I have always been drawn to documentary filmmaking, the kind that tells stories about ordinary people thrust into extraordinary circumstances. I can trace that obsession back to a single documentary film about the Andes plane crash.
On October 13, 1972, Uruguayan Air Force Flight 571, carrying a rugby team and their friends and family from Montevideo to Santiago, crashed into the Andes Mountains after the inexperienced co-pilot misjudged the plane’s position and began descending too early. The aircraft struck a mountain, losing its wings and tail before the fuselage slid down a glacier and came to rest high in the remote Andes. Of the 45 people on board, 12 died immediately and several more soon after from injuries and the extreme cold. Although search planes flew over the area, the white fuselage blended into the snow, and rescue efforts were called off after eight days, leaving 29 survivors stranded at over 11,000 feet with no way to contact the outside world.
The survivors took shelter inside the broken fuselage, melting snow for water and rationing a very small supply of food, which ran out within a week. With no vegetation or animals in the area and facing starvation, they made the agonizing decision to consume the bodies of those who had died, a choice deeply conflicted by their religious beliefs but seen as the only way to survive. An avalanche later buried the fuselage, killing eight more people and convincing the remaining survivors that they had to attempt self-rescue. Despite extreme weakness, cold, and lack of equipment, two survivors, Nando Parrado and Roberto Canessa, eventually crossed a mountain peak and followed a river west toward Chile.

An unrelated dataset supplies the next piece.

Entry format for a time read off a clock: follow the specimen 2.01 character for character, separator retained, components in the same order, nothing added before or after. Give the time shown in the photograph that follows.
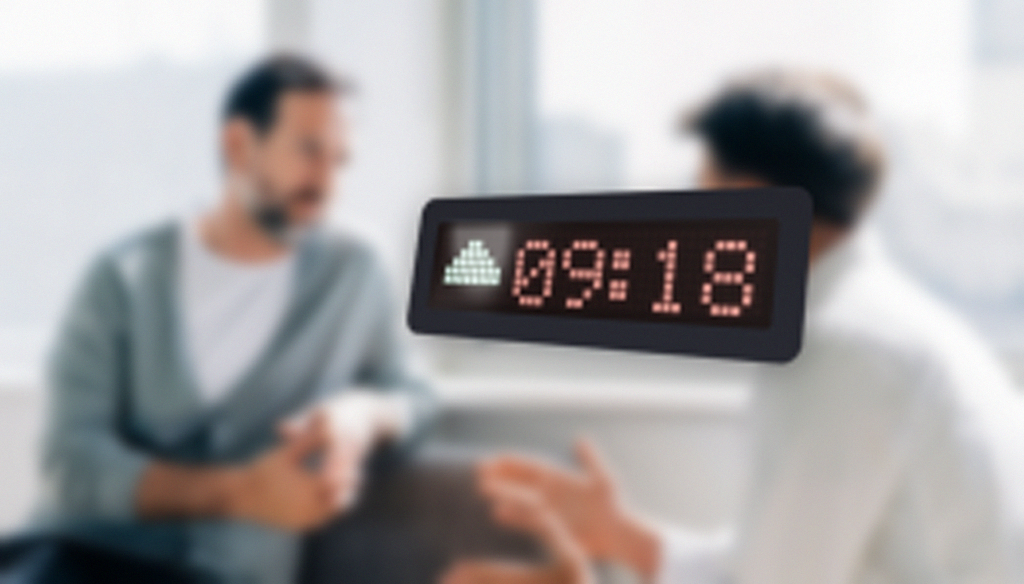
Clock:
9.18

After days of walking, Parrado and Canessa encountered a Chilean horseman, who alerted authorities. Rescue teams were sent back to the crash site by helicopter, and over the next two days the remaining survivors were evacuated. In total, 16 people survived 72 days in the Andes. Their ordeal became known as the “Miracle of the Andes,” a powerful story of endurance, moral struggle, and the will to survive under unimaginable conditions.
What unfolded was not simply a survival story, but a moral, psychological, and physical reckoning that challenged everything we think we know about human endurance.

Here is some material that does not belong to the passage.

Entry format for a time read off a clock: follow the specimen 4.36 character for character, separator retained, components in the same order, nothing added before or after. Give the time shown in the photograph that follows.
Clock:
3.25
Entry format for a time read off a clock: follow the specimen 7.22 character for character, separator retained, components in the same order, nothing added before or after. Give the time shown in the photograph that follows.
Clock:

The 1993 feature film Alive, starring Ethan Hawke, dramatized the true story, but it wasn’t enough for me to watch the film. I needed to know what happened next. That obsession led me to Alive: 20 Years Later, the documentary that truly cemented my love for nonfiction storytelling. Narrated by Martin Sheen, it followed 16 of the survivors two decades after the crash, exploring how they rebuilt their lives and how the making of Alive forced them to revisit the most harrowing chapter of their existence. I wanted to see their faces, understand their choices, and learn about those who didn’t survive. I searched for photographs, read everything I could find, and tried to reconcile the people onscreen with the real men who had lived through the unthinkable.

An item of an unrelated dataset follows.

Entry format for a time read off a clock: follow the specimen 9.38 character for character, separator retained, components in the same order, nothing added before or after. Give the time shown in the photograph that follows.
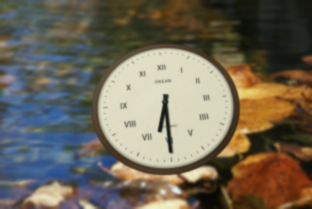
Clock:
6.30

I am of the belief that feature films can introduce you to a story, but a documentary invites you to stay with it. Documentary filmmakers don’t offer closure, instead they offer continuity. They show us the ripple effects of trauma, survival, and resilience. They allow people to reclaim their narratives in their own voices, rather than being reduced to a headline or a dramatic reenactment.
In episode 616, I interviewed Brad Osborne, the writer and director of I Am Alive: Surviving the Andes Plane Crash. He also completed 50th anniversary documentary The Andes Tragedy: 50 Years Later.




Wow, I'll have to check this out. I didn't realize there was a documentary that profiled the survivors 20 years later. I loved 'Society of the Snow.'
I distinctly remember my roommate reading the nonfiction book written in 1974 by Piers Paul Read -- Alive -- which I assume was the basis of the movie and documentary. I am definitely searching for the documentary exploring how these men have coped with their memories throughout their lives. Thanks for the heads-up!